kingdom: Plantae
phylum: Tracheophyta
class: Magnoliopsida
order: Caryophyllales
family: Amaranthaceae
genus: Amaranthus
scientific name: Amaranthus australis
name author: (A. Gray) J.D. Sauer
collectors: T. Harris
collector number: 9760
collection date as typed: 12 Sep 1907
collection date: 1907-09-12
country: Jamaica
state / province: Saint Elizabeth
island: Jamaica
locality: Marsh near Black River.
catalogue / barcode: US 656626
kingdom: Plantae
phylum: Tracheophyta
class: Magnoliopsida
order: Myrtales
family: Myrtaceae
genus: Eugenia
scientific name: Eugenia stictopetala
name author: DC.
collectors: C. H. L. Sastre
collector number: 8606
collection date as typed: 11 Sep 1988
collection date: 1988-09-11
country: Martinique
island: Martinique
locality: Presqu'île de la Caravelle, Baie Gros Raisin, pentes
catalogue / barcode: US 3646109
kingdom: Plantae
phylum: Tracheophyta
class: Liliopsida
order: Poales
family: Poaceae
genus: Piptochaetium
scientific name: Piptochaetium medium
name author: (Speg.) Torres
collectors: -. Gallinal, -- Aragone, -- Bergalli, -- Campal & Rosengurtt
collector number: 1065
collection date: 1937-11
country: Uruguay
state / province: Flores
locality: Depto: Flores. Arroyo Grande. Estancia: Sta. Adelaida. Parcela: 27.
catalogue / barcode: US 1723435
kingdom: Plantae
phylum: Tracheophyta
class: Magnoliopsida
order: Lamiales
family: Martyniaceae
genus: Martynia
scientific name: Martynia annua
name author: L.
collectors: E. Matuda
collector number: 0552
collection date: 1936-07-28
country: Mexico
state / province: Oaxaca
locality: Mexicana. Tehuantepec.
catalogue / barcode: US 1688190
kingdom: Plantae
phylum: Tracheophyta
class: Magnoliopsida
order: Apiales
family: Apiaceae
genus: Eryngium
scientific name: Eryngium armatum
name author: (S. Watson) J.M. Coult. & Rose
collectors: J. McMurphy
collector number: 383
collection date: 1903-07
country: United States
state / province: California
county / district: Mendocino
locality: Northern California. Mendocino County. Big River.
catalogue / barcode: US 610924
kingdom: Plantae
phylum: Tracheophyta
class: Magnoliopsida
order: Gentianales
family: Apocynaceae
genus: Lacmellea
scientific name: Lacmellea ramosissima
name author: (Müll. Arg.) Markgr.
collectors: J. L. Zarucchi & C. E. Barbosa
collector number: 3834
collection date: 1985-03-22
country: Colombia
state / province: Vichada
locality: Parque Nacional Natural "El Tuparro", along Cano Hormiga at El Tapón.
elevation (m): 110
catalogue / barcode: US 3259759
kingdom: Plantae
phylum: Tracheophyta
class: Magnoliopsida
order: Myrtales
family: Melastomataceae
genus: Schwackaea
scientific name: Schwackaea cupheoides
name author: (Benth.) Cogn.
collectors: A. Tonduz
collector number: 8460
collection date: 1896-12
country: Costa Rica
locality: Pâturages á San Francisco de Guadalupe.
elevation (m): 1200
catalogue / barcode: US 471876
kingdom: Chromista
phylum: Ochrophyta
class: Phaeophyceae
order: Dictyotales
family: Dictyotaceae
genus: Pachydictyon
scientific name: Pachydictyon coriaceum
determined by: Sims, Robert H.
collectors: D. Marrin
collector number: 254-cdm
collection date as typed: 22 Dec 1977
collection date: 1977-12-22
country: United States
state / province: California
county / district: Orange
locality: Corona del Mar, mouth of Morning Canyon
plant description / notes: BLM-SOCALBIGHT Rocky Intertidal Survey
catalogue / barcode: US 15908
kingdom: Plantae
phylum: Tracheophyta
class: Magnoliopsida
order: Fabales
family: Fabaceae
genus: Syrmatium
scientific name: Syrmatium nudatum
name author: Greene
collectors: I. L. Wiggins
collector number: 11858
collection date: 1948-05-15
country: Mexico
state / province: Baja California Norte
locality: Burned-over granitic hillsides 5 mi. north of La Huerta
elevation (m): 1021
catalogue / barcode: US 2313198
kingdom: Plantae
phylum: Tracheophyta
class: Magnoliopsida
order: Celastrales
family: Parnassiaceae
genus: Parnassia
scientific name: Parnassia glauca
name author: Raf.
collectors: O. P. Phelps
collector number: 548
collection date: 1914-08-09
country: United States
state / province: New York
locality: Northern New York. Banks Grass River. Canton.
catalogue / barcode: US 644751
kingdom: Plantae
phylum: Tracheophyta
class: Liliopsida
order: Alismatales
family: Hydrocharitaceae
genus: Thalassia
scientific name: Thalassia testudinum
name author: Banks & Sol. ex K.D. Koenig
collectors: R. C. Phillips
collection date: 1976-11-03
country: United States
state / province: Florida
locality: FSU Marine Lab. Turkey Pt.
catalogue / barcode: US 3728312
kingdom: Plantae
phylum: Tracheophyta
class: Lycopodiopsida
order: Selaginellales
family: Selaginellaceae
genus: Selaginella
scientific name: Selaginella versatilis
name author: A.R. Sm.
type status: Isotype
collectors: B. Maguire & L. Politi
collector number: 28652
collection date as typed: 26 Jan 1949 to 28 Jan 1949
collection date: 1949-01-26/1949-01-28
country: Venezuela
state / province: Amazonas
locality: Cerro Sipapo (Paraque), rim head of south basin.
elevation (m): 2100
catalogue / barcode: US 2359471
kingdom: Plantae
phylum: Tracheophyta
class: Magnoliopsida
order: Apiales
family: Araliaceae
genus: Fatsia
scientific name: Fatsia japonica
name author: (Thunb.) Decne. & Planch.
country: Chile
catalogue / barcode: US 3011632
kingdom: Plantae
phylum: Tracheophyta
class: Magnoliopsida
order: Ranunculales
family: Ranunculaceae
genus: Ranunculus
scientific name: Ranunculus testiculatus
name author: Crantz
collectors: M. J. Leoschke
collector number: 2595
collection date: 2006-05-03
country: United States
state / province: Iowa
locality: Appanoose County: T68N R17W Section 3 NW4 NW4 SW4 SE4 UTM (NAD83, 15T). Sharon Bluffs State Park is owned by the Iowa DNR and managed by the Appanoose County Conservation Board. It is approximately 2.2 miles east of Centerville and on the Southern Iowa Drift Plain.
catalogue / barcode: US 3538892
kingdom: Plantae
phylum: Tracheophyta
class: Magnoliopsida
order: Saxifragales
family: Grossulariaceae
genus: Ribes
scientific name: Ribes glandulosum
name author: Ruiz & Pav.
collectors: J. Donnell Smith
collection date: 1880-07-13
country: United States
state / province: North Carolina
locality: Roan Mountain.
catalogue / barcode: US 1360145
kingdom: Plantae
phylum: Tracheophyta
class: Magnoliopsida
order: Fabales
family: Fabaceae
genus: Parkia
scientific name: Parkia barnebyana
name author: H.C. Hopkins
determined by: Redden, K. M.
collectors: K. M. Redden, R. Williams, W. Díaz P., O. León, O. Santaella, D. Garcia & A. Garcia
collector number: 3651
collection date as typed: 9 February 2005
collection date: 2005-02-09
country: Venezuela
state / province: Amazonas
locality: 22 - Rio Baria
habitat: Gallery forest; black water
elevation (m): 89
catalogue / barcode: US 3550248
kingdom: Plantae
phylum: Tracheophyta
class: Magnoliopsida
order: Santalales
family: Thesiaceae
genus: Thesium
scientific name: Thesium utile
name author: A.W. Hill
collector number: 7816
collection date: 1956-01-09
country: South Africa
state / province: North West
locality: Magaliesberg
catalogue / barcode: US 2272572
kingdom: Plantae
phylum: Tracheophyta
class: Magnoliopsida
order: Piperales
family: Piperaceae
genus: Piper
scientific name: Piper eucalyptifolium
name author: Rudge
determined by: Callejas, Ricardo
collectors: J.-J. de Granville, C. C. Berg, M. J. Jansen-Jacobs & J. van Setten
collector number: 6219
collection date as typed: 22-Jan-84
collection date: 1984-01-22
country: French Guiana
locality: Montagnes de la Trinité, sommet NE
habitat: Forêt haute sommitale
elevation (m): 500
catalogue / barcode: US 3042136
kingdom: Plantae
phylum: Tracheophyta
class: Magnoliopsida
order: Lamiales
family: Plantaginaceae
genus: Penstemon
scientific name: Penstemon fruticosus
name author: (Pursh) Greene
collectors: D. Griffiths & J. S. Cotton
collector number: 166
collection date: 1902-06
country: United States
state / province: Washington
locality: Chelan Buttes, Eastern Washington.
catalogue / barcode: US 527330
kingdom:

THE TASK:
Retype the lines above from the line with "country: French Guiana" through the line with "state / province: Washington", including both of those lines.

PROBLEM SOLUTION:
country: French Guiana
locality: Montagnes de la Trinité, sommet NE
habitat: Forêt haute sommitale
elevation (m): 500
catalogue / barcode: US 3042136
kingdom: Plantae
phylum: Tracheophyta
class: Magnoliopsida
order: Lamiales
family: Plantaginaceae
genus: Penstemon
scientific name: Penstemon fruticosus
name author: (Pursh) Greene
collectors: D. Griffiths & J. S. Cotton
collector number: 166
collection date: 1902-06
country: United States
state / province: Washington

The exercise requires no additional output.